Existing Agentic Baselines: Models like VideoMind and LongVT suffer from "Global Localization Collapse," failing to maintain coherence over month-long spans.
ReMA Performance:
- Accuracy: ReMA achieves the highest accuracy across all splits (e.g., 18.62% on Val@Month vs. ~15% for the best MLLM).
- Grounding: ReMA achieves a dominant Ref@300 score of 16.37%, significantly outperforming all baselines (next best is ~8% for DeepVideoDiscovery).
- Ablation:
  - Recursive Depth: Performance peaks around 3-4 reasoning rounds.
  - Granularity: Finer perception intervals (2-5 min) yield better results than processing full videos.
  - Controller: MLLMs significantly outperform text-only controllers as the "brain," confirming the need for multimodal alignment in planning.

5. Significance and Future Directions

This work marks a paradigm shift from passive context extension (simply making context windows larger) to active, persistent memory agents.

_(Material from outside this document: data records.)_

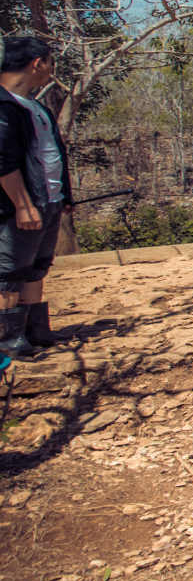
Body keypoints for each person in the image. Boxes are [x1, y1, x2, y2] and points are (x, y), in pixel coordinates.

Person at [0, 36, 72, 362]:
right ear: (37, 63)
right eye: (51, 63)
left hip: (49, 201)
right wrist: (22, 205)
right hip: (21, 208)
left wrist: (64, 195)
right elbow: (4, 161)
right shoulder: (4, 106)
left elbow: (52, 154)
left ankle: (34, 330)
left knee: (37, 267)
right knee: (9, 273)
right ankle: (7, 340)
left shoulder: (36, 105)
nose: (52, 70)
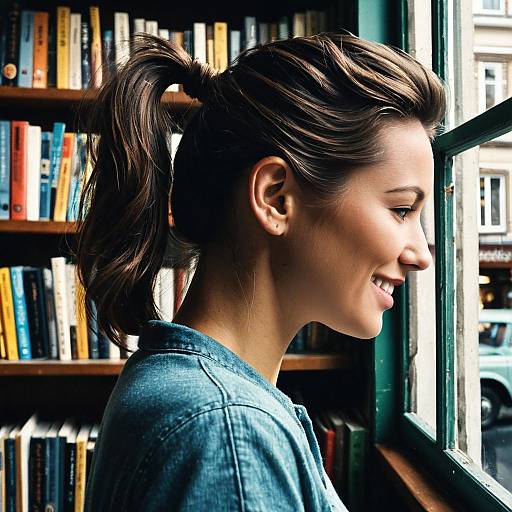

Theoretical Impact: It demonstrates that simply scaling MLLM context windows hits a "Working Memory Bottleneck" due to noise and computational overhead. True lifelong understanding requires dynamic memory management and recursive reasoning.
Practical Impact: The MM-Lifelong dataset provides a rigorous testbed for developing AI assistants capable of "living" alongside users over extended periods, handling concept drift, and bridging unobserved temporal gaps.
Future Work: The authors suggest that future research should focus on refining memory orchestration layers and exploring how unobserved periods (gaps) influence observed events, moving beyond simple retrieval to causal inference over time.

In conclusion, the paper argues that the path to true multimodal lifelong understanding lies not in bigger models, but in agentic frameworks that can actively curate, retrieve, and reason over long-term, sparse, and evolving multimodal memories.